======== Data
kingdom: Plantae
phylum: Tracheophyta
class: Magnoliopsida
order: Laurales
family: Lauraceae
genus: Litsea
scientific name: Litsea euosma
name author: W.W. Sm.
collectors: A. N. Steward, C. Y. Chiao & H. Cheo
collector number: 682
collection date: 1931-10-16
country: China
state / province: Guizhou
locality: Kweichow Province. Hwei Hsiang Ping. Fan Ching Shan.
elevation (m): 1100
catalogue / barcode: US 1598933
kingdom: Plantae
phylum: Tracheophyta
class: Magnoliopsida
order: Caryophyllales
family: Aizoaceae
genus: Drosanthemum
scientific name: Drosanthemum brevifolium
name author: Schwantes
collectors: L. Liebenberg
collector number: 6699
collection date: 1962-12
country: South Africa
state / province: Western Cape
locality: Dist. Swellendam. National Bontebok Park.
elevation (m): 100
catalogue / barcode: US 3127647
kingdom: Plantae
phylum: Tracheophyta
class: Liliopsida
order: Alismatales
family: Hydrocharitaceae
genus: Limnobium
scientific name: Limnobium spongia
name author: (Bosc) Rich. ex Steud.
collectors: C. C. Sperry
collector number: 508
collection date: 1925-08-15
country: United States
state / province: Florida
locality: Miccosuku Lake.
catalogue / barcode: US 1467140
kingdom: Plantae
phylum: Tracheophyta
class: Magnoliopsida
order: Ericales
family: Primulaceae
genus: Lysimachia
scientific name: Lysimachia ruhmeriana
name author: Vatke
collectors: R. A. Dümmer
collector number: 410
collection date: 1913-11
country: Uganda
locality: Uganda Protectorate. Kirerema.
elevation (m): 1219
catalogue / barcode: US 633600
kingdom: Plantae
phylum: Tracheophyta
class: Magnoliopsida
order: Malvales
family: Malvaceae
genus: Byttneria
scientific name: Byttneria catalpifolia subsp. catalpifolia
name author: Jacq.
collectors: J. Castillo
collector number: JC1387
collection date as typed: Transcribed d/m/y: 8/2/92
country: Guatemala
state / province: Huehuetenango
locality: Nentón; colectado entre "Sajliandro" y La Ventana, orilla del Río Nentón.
================
• _Exercise task_
Render the listing above as a Markdown table with the columns Row and Entry. Number each nonblank line in Row and put the line itself in Entry.

• _Solution to this task_
| Row | Entry |
|---|---|
| 1 | kingdom: Plantae |
| 2 | phylum: Tracheophyta |
| 3 | class: Magnoliopsida |
| 4 | order: Laurales |
| 5 | family: Lauraceae |
| 6 | genus: Litsea |
| 7 | scientific name: Litsea euosma |
| 8 | name author: W.W. Sm. |
| 9 | collectors: A. N. Steward, C. Y. Chiao & H. Cheo |
| 10 | collector number: 682 |
| 11 | collection date: 1931-10-16 |
| 12 | country: China |
| 13 | state / province: Guizhou |
| 14 | locality: Kweichow Province. Hwei Hsiang Ping. Fan Ching Shan. |
| 15 | elevation (m): 1100 |
| 16 | catalogue / barcode: US 1598933 |
| 17 | kingdom: Plantae |
| 18 | phylum: Tracheophyta |
| 19 | class: Magnoliopsida |
| 20 | order: Caryophyllales |
| 21 | family: Aizoaceae |
| 22 | genus: Drosanthemum |
| 23 | scientific name: Drosanthemum brevifolium |
| 24 | name author: Schwantes |
| 25 | collectors: L. Liebenberg |
| 26 | collector number: 6699 |
| 27 | collection date: 1962-12 |
| 28 | country: South Africa |
| 29 | state / province: Western Cape |
| 30 | locality: Dist. Swellendam. National Bontebok Park. |
| 31 | elevation (m): 100 |
| 32 | catalogue / barcode: US 3127647 |
| 33 | kingdom: Plantae |
| 34 | phylum: Tracheophyta |
| 35 | class: Liliopsida |
| 36 | order: Alismatales |
| 37 | family: Hydrocharitaceae |
| 38 | genus: Limnobium |
| 39 | scientific name: Limnobium spongia |
| 40 | name author: (Bosc) Rich. ex Steud. |
| 41 | collectors: C. C. Sperry |
| 42 | collector number: 508 |
| 43 | collection date: 1925-08-15 |
| 44 | country: United States |
| 45 | state / province: Florida |
| 46 | locality: Miccosuku Lake. |
| 47 | catalogue / barcode: US 1467140 |
| 48 | kingdom: Plantae |
| 49 | phylum: Tracheophyta |
| 50 | class: Magnoliopsida |
| 51 | order: Ericales |
| 52 | family: Primulaceae |
| 53 | genus: Lysimachia |
| 54 | scientific name: Lysimachia ruhmeriana |
| 55 | name author: Vatke |
| 56 | collectors: R. A. Dümmer |
| 57 | collector number: 410 |
| 58 | collection date: 1913-11 |
| 59 | country: Uganda |
| 60 | locality: Uganda Protectorate. Kirerema. |
| 61 | elevation (m): 1219 |
| 62 | catalogue / barcode: US 633600 |
| 63 | kingdom: Plantae |
| 64 | phylum: Tracheophyta |
| 65 | class: Magnoliopsida |
| 66 | order: Malvales |
| 67 | family: Malvaceae |
| 68 | genus: Byttneria |
| 69 | scientific name: Byttneria catalpifolia subsp. catalpifolia |
| 70 | name author: Jacq. |
| 71 | collectors: J. Castillo |
| 72 | collector number: JC1387 |
| 73 | collection date as typed: Transcribed d/m/y: 8/2/92 |
| 74 | country: Guatemala |
| 75 | state / province: Huehuetenango |
| 76 | locality: Nentón; colectado entre "Sajliandro" y La Ventana, orilla del Río Nentón. |